Amazon Web Services has announced the public beta of Amazon Elastic MapReduce, a web service that lets businesses, researchers, data analysts, and developers process data. It utilizes a hosted Hadoop framework running on the web-scale infrastructure of Amazon Elastic Compute Cloud (Amazon EC2) and Amazon Simple Storage Service (Amazon S3). Using Amazon Elastic MapReduce, you can instantly provision as much or as little capacity as you like to perform data-intensive tasks for distributed applications such as web indexing, data mining, log file analysis, machine learning, financial analysis, scientific simulation, and bioinformatics research. As with all AWS services, Amazon Elastic MapReduce customers will still only pay for what they use, with no up-front payments or commitments.

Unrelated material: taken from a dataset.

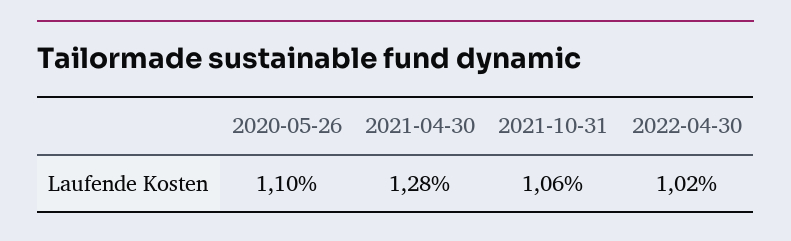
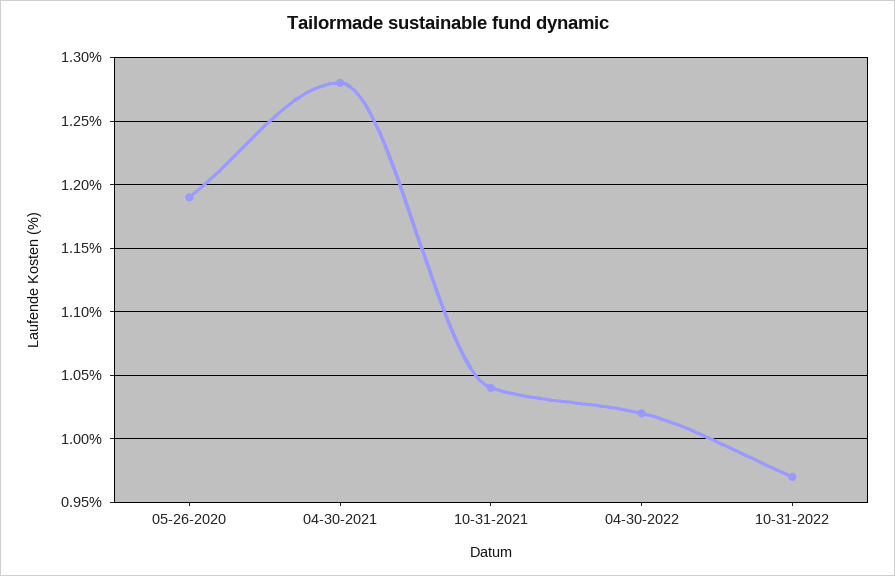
2020-05-26: 1.1 -> 1.19
2021-10-31: 1.06 -> 1.04
10-31-2022: none -> 0.97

Prior to Amazon Elastic MapReduce, running Hadoop or other MapReduce-based clusters required time-consuming set-up, management, and cluster tuning. Amazon claims that the tool makes it more affordable and less time consuming to run parallel compute jobs, building on top of the on-demand, resizable compute capacity of Amazon EC2.
Using this service, customers can spin up and tear down Hadoop clusters on Amazon EC2 on a moment's notice. To assist customers in executing these highly distributed applications, AWS is providing a number of sample applications and tutorials to get started using Amazon Elastic MapReduce.
"Some researchers and developers already run Hadoop on Amazon EC2, and many of them have asked for even simpler tools for large-scale data analysis," AWS's said Adam Selipsky. "Amazon Elastic MapReduce makes crunching in the cloud much easier as it dramatically reduces the time, effort, complexity and cost of performing data-intensive tasks."
Amazon Elastic MapReduce creates data processing job flows that are executed by Hadoop software on the web-scale infrastructure of Amazon EC2. The service automatically launches and configures the number and type of Amazon EC2 instances specified by customers. It then kicks off a Hadoop implementation of the MapReduce programming model, which loads large amounts of user input data from Amazon S3 and then subdivides it for parallel processing using Amazon EC2 instances. As processing completes, data is re-combined and reduced into a final solution, and the results deposited back into Amazon S3. Users can configure, manipulate, and monitor job flows through web service APIs or via the AWS Management Console.